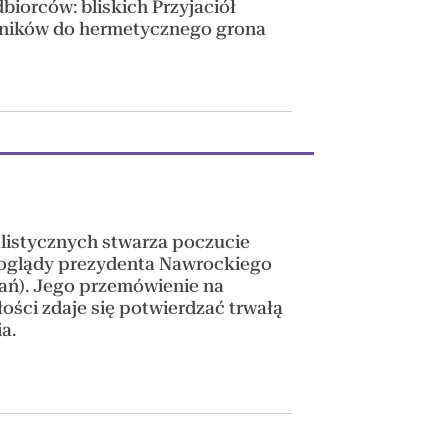
iorców: bliskich Przyjaciół
elników do hermetycznego grona
listycznych stwarza poczucie
 poglądy prezydenta Nawrockiego
wań). Jego przemówienie na
ości zdaje się potwierdzać trwałą
a.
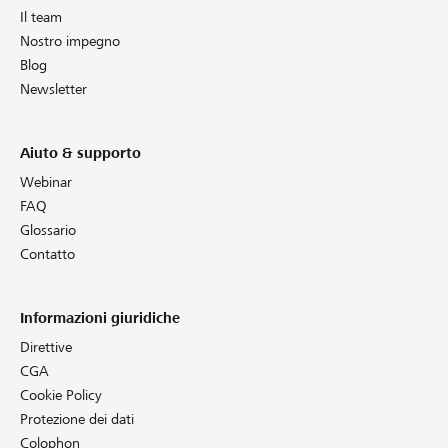
Il team
Nostro impegno
Blog
Newsletter
Aiuto & supporto
Webinar
FAQ
Glossario
Contatto
Informazioni giuridiche
Direttive
CGA
Cookie Policy
Protezione dei dati
Colophon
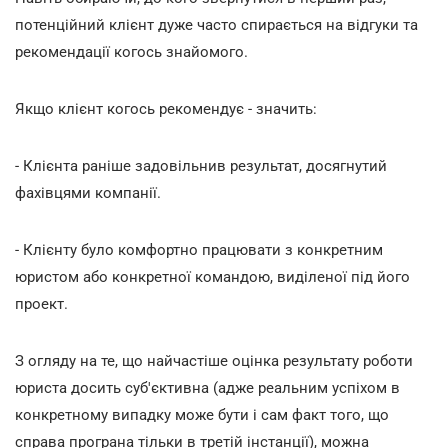
потенційний клієнт дуже часто спирається на відгуки та
рекомендації когось знайомого.
Якщо клієнт когось рекомендує - значить:
- Клієнта раніше задовільнив результат, досягнутий
фахівцями компанії.
- Клієнту було комфортно працювати з конкретним
юристом або конкретної командою, виділеної під його
проект.
З огляду на те, що найчастіше оцінка результату роботи
юриста досить суб'єктивна (адже реальним успіхом в
конкретному випадку може бути і сам факт того, що
справа програна тільки в третій інстанції), можна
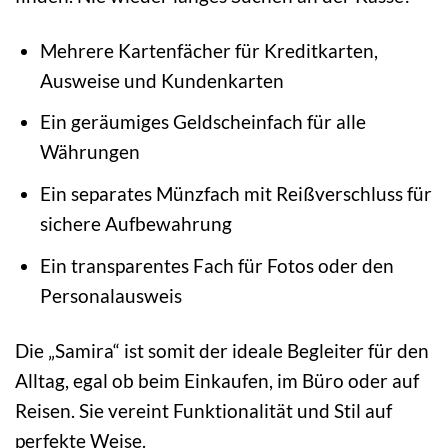
Mehrere Kartenfächer für Kreditkarten,
Ausweise und Kundenkarten
Ein geräumiges Geldscheinfach für alle
Währungen
Ein separates Münzfach mit Reißverschluss für
sichere Aufbewahrung
Ein transparentes Fach für Fotos oder den
Personalausweis
Die „Samira“ ist somit der ideale Begleiter für den
Alltag, egal ob beim Einkaufen, im Büro oder auf
Reisen. Sie vereint Funktionalität und Stil auf
perfekte Weise.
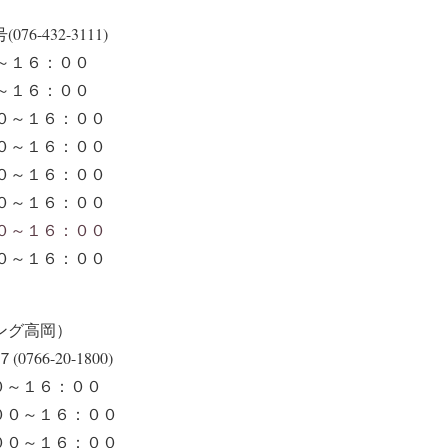
432-3111)
～１６：００
０～１６：００
００～１６：００
００～１６：００
００～１６：００
００～１６：００
００～１６：００
００～１６：００
ング高岡）
6-20-1800)
０～１６：００
００～１６：００
００～１６：００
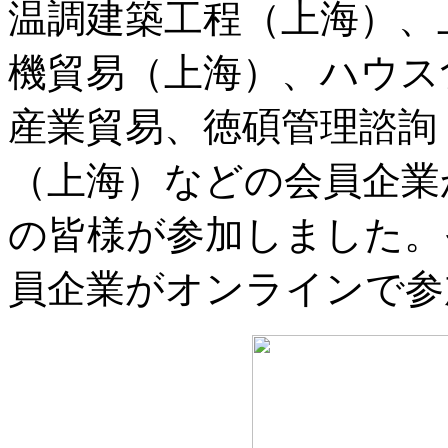
温調建築工程（上海）、
機貿易（上海）、ハウス
産業貿易、徳碩管理諮詢
（上海）などの会員企業
の皆様が参加しました。
員企業がオンラインで参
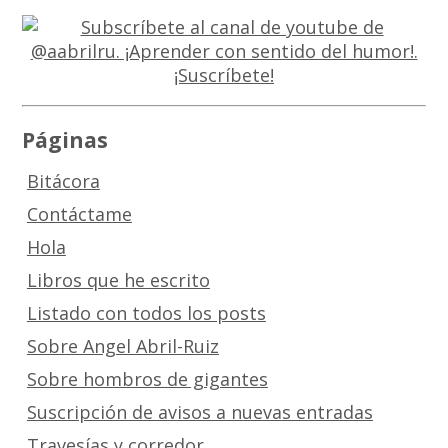
Páginas
Bitácora
Contáctame
Hola
Libros que he escrito
Listado con todos los posts
Sobre Angel Abril-Ruiz
Sobre hombros de gigantes
Suscripción de avisos a nuevas entradas
Travesías y corredor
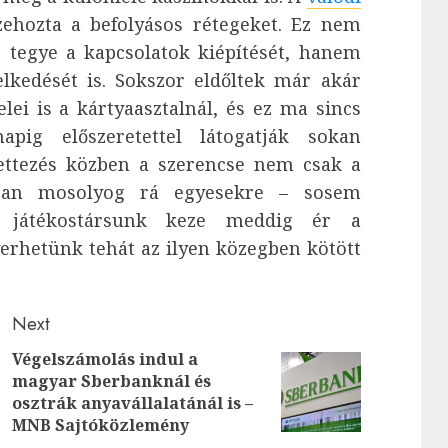
ehozta a befolyásos rétegeket. Ez nem
 tegye a kapcsolatok kiépítését, hanem
elkedését is. Sokszor eldőltek már akár
ei is a kártyaasztalnál, és ez ma sincs
ig előszeretettel látogatják sokan
ulettezés közben a szerencse nem csak a
ában mosolyog rá egyesekre – sosem
tt játékostársunk keze meddig ér a
yerhetünk tehát az ilyen közegben kötött
Next
Végelszámolás indul a
magyar Sberbanknál és
Next
Previous
osztrák anyavállalatánál is –
post:
post:
MNB Sajtóközlemény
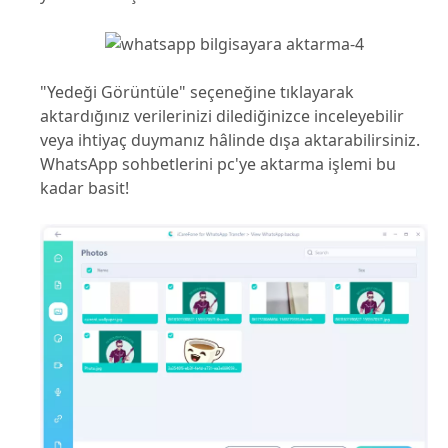
"Yedeği Görüntüle" seçeneğine tıklayarak
aktardığınız verilerinizi dilediğinizce inceleyebilir
veya ihtiyaç duymanız hâlinde dışa aktarabilirsiniz.
WhatsApp sohbetlerini pc'ye aktarma işlemi bu
kadar basit!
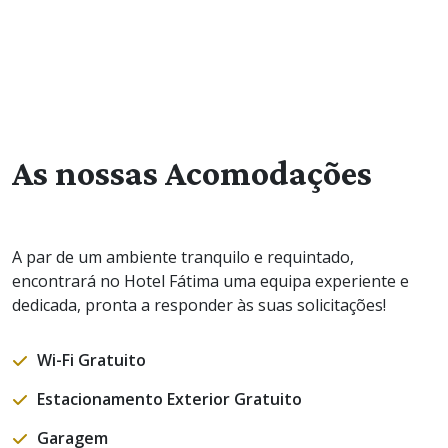
As nossas Acomodações
A par de um ambiente tranquilo e requintado,
encontrará no Hotel Fátima uma equipa experiente e
dedicada, pronta a responder às suas solicitações!
Wi-Fi Gratuito
Estacionamento Exterior Gratuito
Garagem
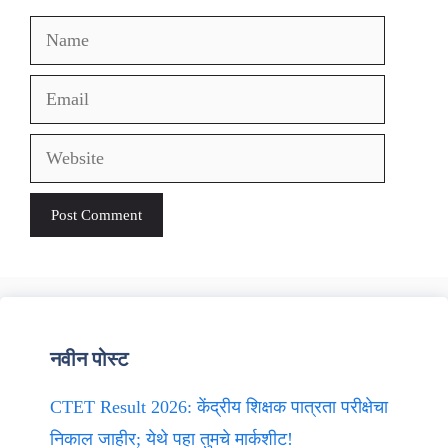
Name
Email
Website
नवीन पोस्ट
CTET Result 2026: केंद्रीय शिक्षक पात्रता परीक्षेचा
निकाल जाहीर; येथे पहा तुमचे मार्कशीट!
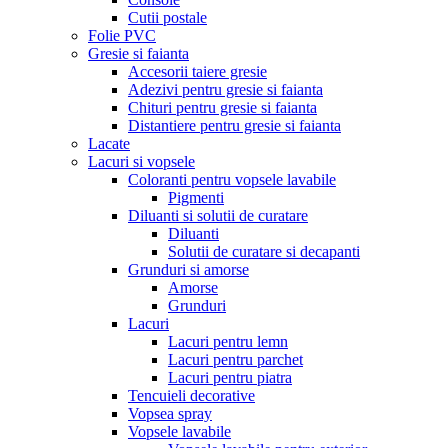
Cutii postale
Folie PVC
Gresie si faianta
Accesorii taiere gresie
Adezivi pentru gresie si faianta
Chituri pentru gresie si faianta
Distantiere pentru gresie si faianta
Lacate
Lacuri si vopsele
Coloranti pentru vopsele lavabile
Pigmenti
Diluanti si solutii de curatare
Diluanti
Solutii de curatare si decapanti
Grunduri si amorse
Amorse
Grunduri
Lacuri
Lacuri pentru lemn
Lacuri pentru parchet
Lacuri pentru piatra
Tencuieli decorative
Vopsea spray
Vopsele lavabile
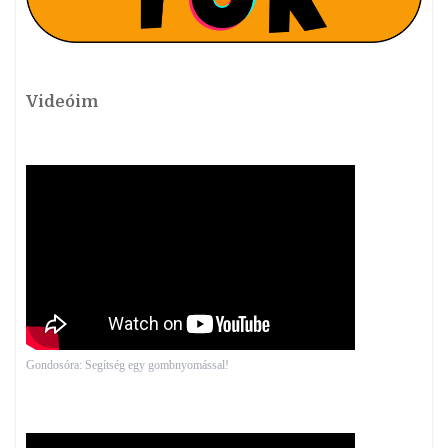
Videóim
Gondosóra: Segítség egy gombnyomással!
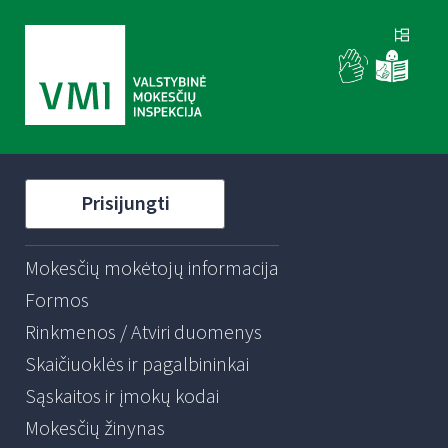
Prisijungti
Mokesčių mokėtojų informacija
Formos
Rinkmenos / Atviri duomenys
Skaičiuoklės ir pagalbininkai
Sąskaitos ir įmokų kodai
Mokesčių žinynas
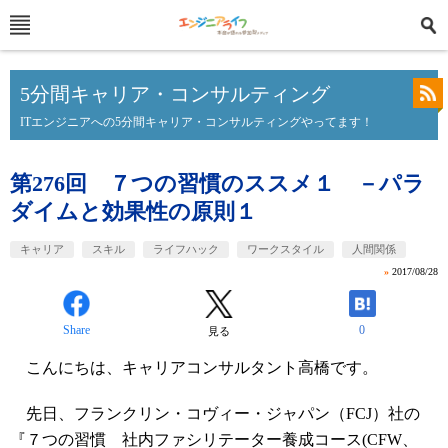
5分間キャリア・コンサルティング
ITエンジニアへの5分間キャリア・コンサルティングやってます！
第276回 ７つの習慣のススメ１ －パラ
ダイムと効果性の原則１
キャリア
スキル
ライフハック
ワークスタイル
人間関係
»
2017/08/28
Share
0
見る
こんにちは、キャリアコンサルタント高橋です。
先日、フランクリン・コヴィー・ジャパン（FCJ）社の
『７つの習慣 社内ファシリテーター養成コース(CFW、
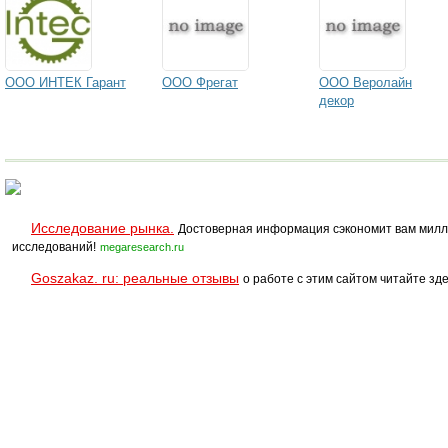
ООО ИНТЕК Гарант
ООО Фрегат
ООО Веролайн
декор
Исследование рынка.
Достоверная информация сэкономит вам милл
исследований!
megaresearch.ru
Goszakaz. ru: реальные отзывы
о работе с этим сайтом читайте зде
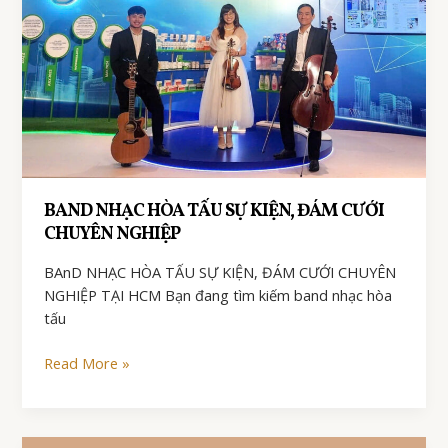
BAND NHẠC HÒA TẤU SỰ KIỆN, ĐÁM CƯỚI
CHUYÊN NGHIỆP
BAnD NHẠC HÒA TẤU SỰ KIỆN, ĐÁM CƯỚI CHUYÊN
NGHIỆP TẠI HCM Bạn đang tìm kiếm band nhạc hòa
tấu
BAnD
Read More »
NHẠC
HÒA
TẤU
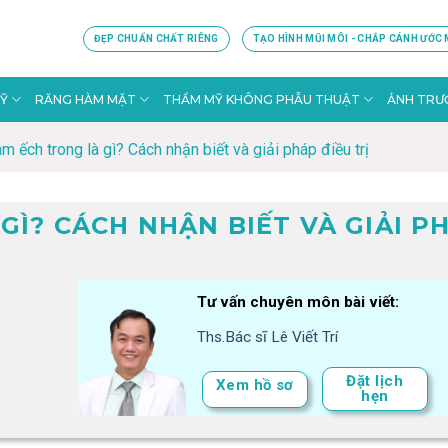
ĐẸP CHUẨN CHẤT RIÊNG
TẠO HÌNH MŨI MÔI - CHẮP CÁNH ƯỚC
Ỹ
RĂNG HÀM MẶT
THẨM MỸ KHÔNG PHẪU THUẬT
ẢNH TRƯỚ
m ếch trong là gì? Cách nhận biết và giải pháp điều trị
GÌ? CÁCH NHẬN BIẾT VÀ GIẢI P
Tư vấn chuyên môn bài viết:
Ths.Bác sĩ Lê Viết Trí
Đặt lịch
Xem hồ sơ
hẹn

What you are asked to do:
Print every line of text from the material above without changing anything, and leave the pictures out of your answer.

Output below:
iorców: bliskich Przyjaciół
elników do hermetycznego grona
listycznych stwarza poczucie
 poglądy prezydenta Nawrockiego
wań). Jego przemówienie na
ości zdaje się potwierdzać trwałą
a.
Il team
Nostro impegno
Blog
Newsletter
Aiuto & supporto
Webinar
FAQ
Glossario
Contatto
Informazioni giuridiche
Direttive
CGA
Cookie Policy
Protezione dei dati
Colophon
потенційний клієнт дуже часто спирається на відгуки та
рекомендації когось знайомого.
Якщо клієнт когось рекомендує - значить:
- Клієнта раніше задовільнив результат, досягнутий
фахівцями компанії.
- Клієнту було комфортно працювати з конкретним
юристом або конкретної командою, виділеної під його
проект.
З огляду на те, що найчастіше оцінка результату роботи
юриста досить суб'єктивна (адже реальним успіхом в
конкретному випадку може бути і сам факт того, що
справа програна тільки в третій інстанції), можна
Mehrere Kartenfächer für Kreditkarten,
Ausweise und Kundenkarten
Ein geräumiges Geldscheinfach für alle
Währungen
Ein separates Münzfach mit Reißverschluss für
sichere Aufbewahrung
Ein transparentes Fach für Fotos oder den
Personalausweis
Die „Samira“ ist somit der ideale Begleiter für den
Alltag, egal ob beim Einkaufen, im Büro oder auf
Reisen. Sie vereint Funktionalität und Stil auf
perfekte Weise.
432-3111)
～１６：００
０～１６：００
００～１６：００
００～１６：００
００～１６：００
００～１６：００
００～１６：００
００～１６：００
ング高岡）
6-20-1800)
０～１６：００
００～１６：００
００～１６：００
温調建築工程（上海）、
機貿易（上海）、ハウス
産業貿易、徳碩管理諮詢
（上海）などの会員企業
の皆様が参加しました。
員企業がオンラインで参
Páginas
Bitácora
Contáctame
Hola
Libros que he escrito
Listado con todos los posts
Sobre Angel Abril-Ruiz
Sobre hombros de gigantes
Suscripción de avisos a nuevas entradas
Travesías y corredor
ehozta a befolyásos rétegeket. Ez nem
 tegye a kapcsolatok kiépítését, hanem
elkedését is. Sokszor eldőltek már akár
ei is a kártyaasztalnál, és ez ma sincs
ig előszeretettel látogatják sokan
ulettezés közben a szerencse nem csak a
ában mosolyog rá egyesekre – sosem
tt játékostársunk keze meddig ér a
yerhetünk tehát az ilyen közegben kötött
Next
Végelszámolás indul a
magyar Sberbanknál és
Next
Previous
osztrák anyavállalatánál is –
post:
post:
MNB Sajtóközlemény
"Yedeği Görüntüle" seçeneğine tıklayarak
aktardığınız verilerinizi dilediğinizce inceleyebilir
veya ihtiyaç duymanız hâlinde dışa aktarabilirsiniz.
WhatsApp sohbetlerini pc'ye aktarma işlemi bu
kadar basit!
As nossas Acomodações
A par de um ambiente tranquilo e requintado,
encontrará no Hotel Fátima uma equipa experiente e
dedicada, pronta a responder às suas solicitações!
Wi-Fi Gratuito
Estacionamento Exterior Gratuito
Garagem
Name
Email
Website
नवीन पोस्ट
CTET Result 2026: केंद्रीय शिक्षक पात्रता परीक्षेचा
निकाल जाहीर; येथे पहा तुमचे मार्कशीट!
Cutii postale
Folie PVC
Gresie si faianta
Accesorii taiere gresie
Adezivi pentru gresie si faianta
Chituri pentru gresie si faianta
Distantiere pentru gresie si faianta
Lacate
Lacuri si vopsele
Coloranti pentru vopsele lavabile
Pigmenti
Diluanti si solutii de curatare
Diluanti
Solutii de curatare si decapanti
Grunduri si amorse
Amorse
Grunduri
Lacuri
Lacuri pentru lemn
Lacuri pentru parchet
Lacuri pentru piatra
Tencuieli decorative
Vopsea spray
Vopsele lavabile
Videóim
Gondosóra: Segítség egy gombnyomással!
Prisijungti
Mokesčių mokėtojų informacija
Formos
Rinkmenos / Atviri duomenys
Skaičiuoklės ir pagalbininkai
Sąskaitos ir įmokų kodai
Mokesčių žinynas
5分間キャリア・コンサルティング
ITエンジニアへの5分間キャリア・コンサルティングやってます！
第276回 ７つの習慣のススメ１ －パラ
ダイムと効果性の原則１
キャリア
スキル
ライフハック
ワークスタイル
人間関係
»
2017/08/28
Share
0
見る
こんにちは、キャリアコンサルタント高橋です。
先日、フランクリン・コヴィー・ジャパン（FCJ）社の
『７つの習慣 社内ファシリテーター養成コース(CFW、
ООО ИНТЕК Гарант
ООО Фрегат
ООО Веролайн
декор
Исследование рынка.
Достоверная информация сэкономит вам милл
исследований!
megaresearch.ru
Goszakaz. ru: реальные отзывы
о работе с этим сайтом читайте зде
BAND NHẠC HÒA TẤU SỰ KIỆN, ĐÁM CƯỚI
CHUYÊN NGHIỆP
BAnD NHẠC HÒA TẤU SỰ KIỆN, ĐÁM CƯỚI CHUYÊN
NGHIỆP TẠI HCM Bạn đang tìm kiếm band nhạc hòa
tấu
BAnD
Read More »
NHẠC
HÒA
TẤU
ĐẸP CHUẨN CHẤT RIÊNG
TẠO HÌNH MŨI MÔI - CHẮP CÁNH ƯỚC
Ỹ
RĂNG HÀM MẶT
THẨM MỸ KHÔNG PHẪU THUẬT
ẢNH TRƯỚ
m ếch trong là gì? Cách nhận biết và giải pháp điều trị
GÌ? CÁCH NHẬN BIẾT VÀ GIẢI P
Tư vấn chuyên môn bài viết:
Ths.Bác sĩ Lê Viết Trí
Đặt lịch
Xem hồ sơ
hẹn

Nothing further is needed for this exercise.